In den meisten Fällen bekomme ich als Journalist CDs auf Anfrage physikalisch bemustert. Im Fall von Anathema war es leider nicht so, denn hier bekam ich nur einen Link, wo ich das neue Album "Weather Systems" online anhören konnte. Unter den Bedingungen habe ich eigentlich gar keine Lust eine Rezension zu schreiben. Reingehört habe ich aber dennoch und war sofort angefixt. Dann bekam ich kurz drauf noch Möglichkeit das Album herunterzuladen, was zwar auch wieder mit Hürden verbunden war, aber dennoch klappte. Inzwischen läuft Anathema bei mir in der Dauerschleife und deswegen muss ich diese Rezension jetzt einfach noch nachreichen, weil die CD einfach so gut ist!

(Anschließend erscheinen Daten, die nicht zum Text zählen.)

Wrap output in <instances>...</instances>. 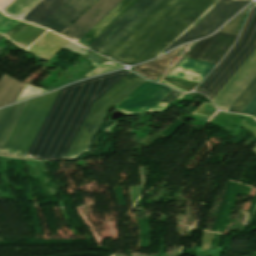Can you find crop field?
Listing matches in <instances>:
<instances>
[{
	"mask_svg": "<svg viewBox=\"0 0 256 256\" xmlns=\"http://www.w3.org/2000/svg\"><path fill=\"white\" fill-rule=\"evenodd\" d=\"M256 76V50L212 100L216 106L227 111Z\"/></svg>",
	"mask_w": 256,
	"mask_h": 256,
	"instance_id": "obj_10",
	"label": "crop field"
},
{
	"mask_svg": "<svg viewBox=\"0 0 256 256\" xmlns=\"http://www.w3.org/2000/svg\"><path fill=\"white\" fill-rule=\"evenodd\" d=\"M155 0H139L88 47L98 52Z\"/></svg>",
	"mask_w": 256,
	"mask_h": 256,
	"instance_id": "obj_14",
	"label": "crop field"
},
{
	"mask_svg": "<svg viewBox=\"0 0 256 256\" xmlns=\"http://www.w3.org/2000/svg\"><path fill=\"white\" fill-rule=\"evenodd\" d=\"M248 2H250V0H220L197 25H195L187 33L166 48V50H169L182 43L210 35Z\"/></svg>",
	"mask_w": 256,
	"mask_h": 256,
	"instance_id": "obj_8",
	"label": "crop field"
},
{
	"mask_svg": "<svg viewBox=\"0 0 256 256\" xmlns=\"http://www.w3.org/2000/svg\"><path fill=\"white\" fill-rule=\"evenodd\" d=\"M26 102V101H25ZM25 102H21L0 110V148L16 121Z\"/></svg>",
	"mask_w": 256,
	"mask_h": 256,
	"instance_id": "obj_18",
	"label": "crop field"
},
{
	"mask_svg": "<svg viewBox=\"0 0 256 256\" xmlns=\"http://www.w3.org/2000/svg\"><path fill=\"white\" fill-rule=\"evenodd\" d=\"M247 9H248V7L240 15H238L236 18H234L230 23H228L220 31L236 35L237 28H238V26H239V24H240V22H241V20H242V18H243Z\"/></svg>",
	"mask_w": 256,
	"mask_h": 256,
	"instance_id": "obj_20",
	"label": "crop field"
},
{
	"mask_svg": "<svg viewBox=\"0 0 256 256\" xmlns=\"http://www.w3.org/2000/svg\"><path fill=\"white\" fill-rule=\"evenodd\" d=\"M144 81L145 80H143L141 77L131 72L99 101H97L84 122L81 130L79 131L76 139L74 140L71 148L69 149L66 157H74L90 147L96 132L104 122L110 108L117 102L121 101Z\"/></svg>",
	"mask_w": 256,
	"mask_h": 256,
	"instance_id": "obj_5",
	"label": "crop field"
},
{
	"mask_svg": "<svg viewBox=\"0 0 256 256\" xmlns=\"http://www.w3.org/2000/svg\"><path fill=\"white\" fill-rule=\"evenodd\" d=\"M171 91L164 85L146 81L116 108L129 114L161 111L169 104L158 102Z\"/></svg>",
	"mask_w": 256,
	"mask_h": 256,
	"instance_id": "obj_9",
	"label": "crop field"
},
{
	"mask_svg": "<svg viewBox=\"0 0 256 256\" xmlns=\"http://www.w3.org/2000/svg\"><path fill=\"white\" fill-rule=\"evenodd\" d=\"M255 49L256 7L252 9L236 44L197 91L212 100Z\"/></svg>",
	"mask_w": 256,
	"mask_h": 256,
	"instance_id": "obj_4",
	"label": "crop field"
},
{
	"mask_svg": "<svg viewBox=\"0 0 256 256\" xmlns=\"http://www.w3.org/2000/svg\"><path fill=\"white\" fill-rule=\"evenodd\" d=\"M237 36L218 32L197 42L186 58L216 65ZM184 58L168 75L175 80L200 82L214 65Z\"/></svg>",
	"mask_w": 256,
	"mask_h": 256,
	"instance_id": "obj_3",
	"label": "crop field"
},
{
	"mask_svg": "<svg viewBox=\"0 0 256 256\" xmlns=\"http://www.w3.org/2000/svg\"><path fill=\"white\" fill-rule=\"evenodd\" d=\"M252 116L256 117V111L254 112V114Z\"/></svg>",
	"mask_w": 256,
	"mask_h": 256,
	"instance_id": "obj_24",
	"label": "crop field"
},
{
	"mask_svg": "<svg viewBox=\"0 0 256 256\" xmlns=\"http://www.w3.org/2000/svg\"><path fill=\"white\" fill-rule=\"evenodd\" d=\"M57 92L27 100L2 148L3 150L24 155ZM3 150H0L1 155L23 157Z\"/></svg>",
	"mask_w": 256,
	"mask_h": 256,
	"instance_id": "obj_6",
	"label": "crop field"
},
{
	"mask_svg": "<svg viewBox=\"0 0 256 256\" xmlns=\"http://www.w3.org/2000/svg\"><path fill=\"white\" fill-rule=\"evenodd\" d=\"M118 68H122V66L108 61V62L102 64L101 66H99L98 68H96L95 70L93 69L94 71H92L91 73H89L86 76L90 77V76H93L96 74L105 73V72H108V71H111L114 69H118Z\"/></svg>",
	"mask_w": 256,
	"mask_h": 256,
	"instance_id": "obj_21",
	"label": "crop field"
},
{
	"mask_svg": "<svg viewBox=\"0 0 256 256\" xmlns=\"http://www.w3.org/2000/svg\"><path fill=\"white\" fill-rule=\"evenodd\" d=\"M138 0H123L114 10H112L102 21H100L86 36L96 39L104 32L113 22H115L124 12H126ZM93 40L83 37L78 43L88 46Z\"/></svg>",
	"mask_w": 256,
	"mask_h": 256,
	"instance_id": "obj_15",
	"label": "crop field"
},
{
	"mask_svg": "<svg viewBox=\"0 0 256 256\" xmlns=\"http://www.w3.org/2000/svg\"><path fill=\"white\" fill-rule=\"evenodd\" d=\"M16 80V79H15ZM5 75L0 80V106L16 101L25 83L15 81Z\"/></svg>",
	"mask_w": 256,
	"mask_h": 256,
	"instance_id": "obj_19",
	"label": "crop field"
},
{
	"mask_svg": "<svg viewBox=\"0 0 256 256\" xmlns=\"http://www.w3.org/2000/svg\"><path fill=\"white\" fill-rule=\"evenodd\" d=\"M178 0H156L99 53L113 59Z\"/></svg>",
	"mask_w": 256,
	"mask_h": 256,
	"instance_id": "obj_7",
	"label": "crop field"
},
{
	"mask_svg": "<svg viewBox=\"0 0 256 256\" xmlns=\"http://www.w3.org/2000/svg\"><path fill=\"white\" fill-rule=\"evenodd\" d=\"M16 20H13V19H10L8 17H4L1 13H0V27H3V28H7L9 27L11 24H13ZM18 22L20 21H17L16 23H14L12 26H10L8 29H10L11 27H13L14 25H16ZM6 29V30H8ZM6 30L4 29H0V32L3 33L5 32Z\"/></svg>",
	"mask_w": 256,
	"mask_h": 256,
	"instance_id": "obj_22",
	"label": "crop field"
},
{
	"mask_svg": "<svg viewBox=\"0 0 256 256\" xmlns=\"http://www.w3.org/2000/svg\"><path fill=\"white\" fill-rule=\"evenodd\" d=\"M184 46L175 49L161 57L157 60L151 61L147 64L139 65L134 67V71L140 73L141 75L157 80L164 69L168 66L174 56L183 48Z\"/></svg>",
	"mask_w": 256,
	"mask_h": 256,
	"instance_id": "obj_16",
	"label": "crop field"
},
{
	"mask_svg": "<svg viewBox=\"0 0 256 256\" xmlns=\"http://www.w3.org/2000/svg\"><path fill=\"white\" fill-rule=\"evenodd\" d=\"M255 94H256V78L250 83V85L245 89V91L240 95V97L235 101V103L230 107L228 111L233 113H240ZM255 109H256V95L249 102V104L243 109L241 113L251 115Z\"/></svg>",
	"mask_w": 256,
	"mask_h": 256,
	"instance_id": "obj_17",
	"label": "crop field"
},
{
	"mask_svg": "<svg viewBox=\"0 0 256 256\" xmlns=\"http://www.w3.org/2000/svg\"><path fill=\"white\" fill-rule=\"evenodd\" d=\"M180 95V93L176 92V91H172L171 93H169L163 100H161L160 102H165V103H171L172 101H174L178 96Z\"/></svg>",
	"mask_w": 256,
	"mask_h": 256,
	"instance_id": "obj_23",
	"label": "crop field"
},
{
	"mask_svg": "<svg viewBox=\"0 0 256 256\" xmlns=\"http://www.w3.org/2000/svg\"><path fill=\"white\" fill-rule=\"evenodd\" d=\"M121 1L122 0H98L89 10L65 30L62 35L77 42Z\"/></svg>",
	"mask_w": 256,
	"mask_h": 256,
	"instance_id": "obj_12",
	"label": "crop field"
},
{
	"mask_svg": "<svg viewBox=\"0 0 256 256\" xmlns=\"http://www.w3.org/2000/svg\"><path fill=\"white\" fill-rule=\"evenodd\" d=\"M95 1L96 0H68L44 21L41 26L60 33Z\"/></svg>",
	"mask_w": 256,
	"mask_h": 256,
	"instance_id": "obj_13",
	"label": "crop field"
},
{
	"mask_svg": "<svg viewBox=\"0 0 256 256\" xmlns=\"http://www.w3.org/2000/svg\"><path fill=\"white\" fill-rule=\"evenodd\" d=\"M129 72L121 70L62 88L25 158L64 157L92 103Z\"/></svg>",
	"mask_w": 256,
	"mask_h": 256,
	"instance_id": "obj_1",
	"label": "crop field"
},
{
	"mask_svg": "<svg viewBox=\"0 0 256 256\" xmlns=\"http://www.w3.org/2000/svg\"><path fill=\"white\" fill-rule=\"evenodd\" d=\"M217 0H180L115 61L132 65L160 53Z\"/></svg>",
	"mask_w": 256,
	"mask_h": 256,
	"instance_id": "obj_2",
	"label": "crop field"
},
{
	"mask_svg": "<svg viewBox=\"0 0 256 256\" xmlns=\"http://www.w3.org/2000/svg\"><path fill=\"white\" fill-rule=\"evenodd\" d=\"M41 0H14L2 12L21 19ZM66 0H42L38 3L22 20H26L40 25L55 10H57Z\"/></svg>",
	"mask_w": 256,
	"mask_h": 256,
	"instance_id": "obj_11",
	"label": "crop field"
}]
</instances>
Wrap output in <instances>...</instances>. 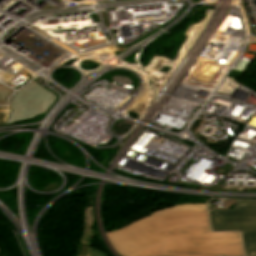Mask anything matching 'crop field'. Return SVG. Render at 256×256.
Returning <instances> with one entry per match:
<instances>
[{
  "mask_svg": "<svg viewBox=\"0 0 256 256\" xmlns=\"http://www.w3.org/2000/svg\"><path fill=\"white\" fill-rule=\"evenodd\" d=\"M106 235L121 256H243L239 232H211L206 204L165 208Z\"/></svg>",
  "mask_w": 256,
  "mask_h": 256,
  "instance_id": "1",
  "label": "crop field"
},
{
  "mask_svg": "<svg viewBox=\"0 0 256 256\" xmlns=\"http://www.w3.org/2000/svg\"><path fill=\"white\" fill-rule=\"evenodd\" d=\"M210 204L213 231H242L245 255L256 254V201H237L234 210H219Z\"/></svg>",
  "mask_w": 256,
  "mask_h": 256,
  "instance_id": "2",
  "label": "crop field"
},
{
  "mask_svg": "<svg viewBox=\"0 0 256 256\" xmlns=\"http://www.w3.org/2000/svg\"><path fill=\"white\" fill-rule=\"evenodd\" d=\"M57 95L36 81L21 88L13 99L7 123L33 119L45 114L56 100Z\"/></svg>",
  "mask_w": 256,
  "mask_h": 256,
  "instance_id": "3",
  "label": "crop field"
},
{
  "mask_svg": "<svg viewBox=\"0 0 256 256\" xmlns=\"http://www.w3.org/2000/svg\"><path fill=\"white\" fill-rule=\"evenodd\" d=\"M92 250L90 251V256H108L94 248H91Z\"/></svg>",
  "mask_w": 256,
  "mask_h": 256,
  "instance_id": "4",
  "label": "crop field"
},
{
  "mask_svg": "<svg viewBox=\"0 0 256 256\" xmlns=\"http://www.w3.org/2000/svg\"><path fill=\"white\" fill-rule=\"evenodd\" d=\"M7 114V110L0 111V125L5 122Z\"/></svg>",
  "mask_w": 256,
  "mask_h": 256,
  "instance_id": "5",
  "label": "crop field"
}]
</instances>
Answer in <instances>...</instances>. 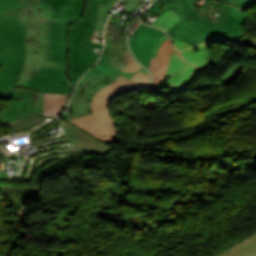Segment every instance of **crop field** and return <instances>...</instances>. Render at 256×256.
Returning <instances> with one entry per match:
<instances>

Anathema - Weather-Systems
Die britische Band Anathema kommt ursprünglich aus der Doom Metal Ecke, hat sich jedoch zu einem Juwel des Progressive Rocks entwickelt. "Weather Systems" ist ein Album zum Zuhören. Geniale Kompositionen, berührender, teils mehrstimmiger Gesang und eine phantastische Instrumentierung mit tollen orchestralen Anteilen bringen echte Ohrwürmer hervor. Diese reichen von melancholischen Nummern bis zu Uptempo-Songs mit dicken Gitarrenbrettern. Acht der neun Songs stammen aus der Feder von Gitarrist Daniel Cavanagh. Das Album erinnert mich an die Siebziger und Achtziger, als man sich noch hinsetzte und Zeit nahm, um eine LP komplett durchzuhören. Man versank in der Musik, weil sie einen gefesselt hat. Ein ähnliches Gefühl habe ich jetzt wieder bei Anathema. Das Album ist Kino für die Ohren und, um bei der Metapher zu bleiben: "Weather Systems" ist ein Blockbuster erster Kajüte. Es gibt viele Stellen auf der CD, die an Bands wie Pink Floyd, Depeche Mode, Ultravox, Evanescence und andere große Namen erinnern. Dabei bleibt jedoch alles immer eigenständig und authentisch. Die hervorragende weibliche Stimme von Lee Helen Douglas bereichert das Album ungemein. Hier ist besonders der Track "The Gathering Of The Clouds" zu nennen, der direkt unter die Haut geht und sich weiter bis zum Gänsehautfeeling steigert. Obwohl es bei Rock Jazz Pop kein "Album des Monats" gibt, küre ich "Weather Systems" dennoch ausnahmsweise mit dieser Auszeichnung. Die Download-Dateien klingen bereits besser als viele, physikalische CDs jüngerer Zeit. Somit bereitet der Longplayer nicht nur musikalisch, sondern auch klanglich richtige Glücksgefühle. Freunden anspruchsvoller, progressiver Rockmusik kann ich nur meine wärmste Empfehlung zum Kauf dieses Albums aussprechen! Beim Hören habe ich dann auch die "Repressalien" bei der Bemusterung vergessen.